A new CDC report finds that the number of children diagnosed with attention deficit hyperactivity disorder (ADHD) has increased 53% over the last decade— but some experts say that increase may reflect overuse of the diagnosis and its medications.
CDC report finds major increase in ADHD cases
For the report, CDC researchers surveyed more than 76,000 parents nationwide from February 2011 to June 2012.
Researchers say that about 11% of all school-age children have been diagnosed with ADHD, with rates varying from state to state. About 23% of school-age boys are diagnosed with ADHD in southern states, such as Arkansas, Kentucky, Louisiana, South Carolina, and Tennessee, while fewer than 10% of children in Colorado and Nevada are diagnosed with the disorder.
In addition, the report found that ADHD is more common among high school-aged boys—19% are diagnosed with the disorder, compared with just 10% of high school-aged girls.
Altogether, the survey data suggest that an estimated 6.4 million U.S. children between the ages of four and 17 have been diagnosed with ADHD, up 16% from 2007 and 53% in the past 10 years. "Those are astronomical numbers. I'm floored," Yale School of Medicine professor William Graf told the New York Times.
Experts: Increase in diagnoses may prompt stimulant overuse
According to CDC Director Thomas Frieden, the most troubling statistic from the report addresses medication rates: About 66% of those diagnosed with ADHD have prescriptions for stimulants such as Adderall and Ritalin. Frieden told the Times that the rising rates of stimulant prescription among children mirrors the overuse of pain medication antibiotics in adults.
"We need to ensure balance," Frieden says, adding that the "right medications for ADHD, given to the right people, can make a huge difference. Unfortunately, misuse appears to be growing at an alarming rate."
According to data from IMS Health, ADHD medication sales have more than doubled between 2007 and 2012, from $4 billion to $9 billion.
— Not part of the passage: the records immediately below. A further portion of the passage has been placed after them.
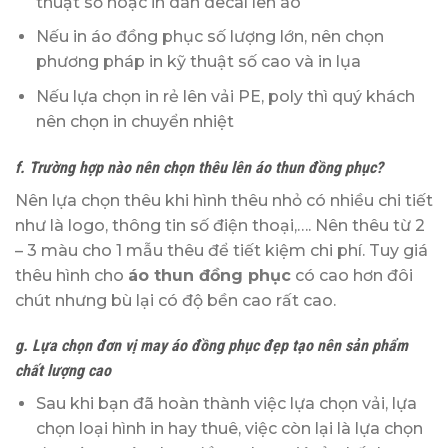
thuật số hoặc in dán decal lên áo
Nếu in áo đồng phục số lượng lớn, nên chọn
phương pháp in kỹ thuật số cao và in lụa
Nếu lựa chọn in rẻ lên vải PE, poly thì quý khách
nên chọn in chuyển nhiệt
f. Trường hợp nào nên chọn thêu lên áo thun đồng phục?
Nên lựa chọn thêu khi hình thêu nhỏ có nhiều chi tiết
như là logo, thông tin số điện thoại,…. Nên thêu từ 2
– 3 màu cho 1 mẫu thêu để tiết kiệm chi phí. Tuy giá
thêu hình cho
áo thun đồng phục
có cao hơn đôi
chút nhưng bù lại có độ bền cao rất cao.
g. Lựa chọn đơn vị may áo đồng phục đẹp tạo nên sản phẩm
chất lượng cao
Sau khi bạn đã hoàn thành việc lựa chọn vải, lựa
chọn loại hình in hay thuê, việc còn lại là lựa chọn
Specifically, the report found that one in 10 high school-aged boys has a prescription for stimulants.
Florida International University professor James Swanson notes that if "we start treating children who do not have the disorder with stimulants, a certain percentage are going to have problems that are predictable — some of them are going to end up with abuse and dependence. And with all those pills around, how much of that actually goes to friends? Some studies have said it's about 30%."
Some health experts say that parents and older children may be seeking ADHD diagnoses to obtain stimulant prescriptions that may calm behavioral issues and increase focus for school work.
"There's no way that one in five high-school boys has ADHD," says Swanson.
New DSM-V may increase ADHD diagnoses
Even more children may be diagnosed with ADHD after the American Psychiatric Association releases new criteria for ADHD diagnoses in its fifth edition of the Diagnostic and Statistical Manual of Mental Disorders (DSM-V), according to the Times.
Although the final language for the DSM-V has not yet been released, experts say it will allow for more adolescents and adults to qualify for the diagnosis by the requirement for "impairment" on daily life to simply "impact" on daily life. For example, "repeatedly losing one's cellphone or losing focus during paperwork" will be a symptom of ADHD in the new DSM-V, according to the Times.
"Mild symptoms are being diagnosed so readily, which goes well beyond the disorder and beyond the zone of ambiguity to pure enhancement of children who are otherwise healthy," Graf says (Schwarz/Cohen, Times, 3/31; Bennett, "The Atlantic Wire," The Atlantic, 4/1).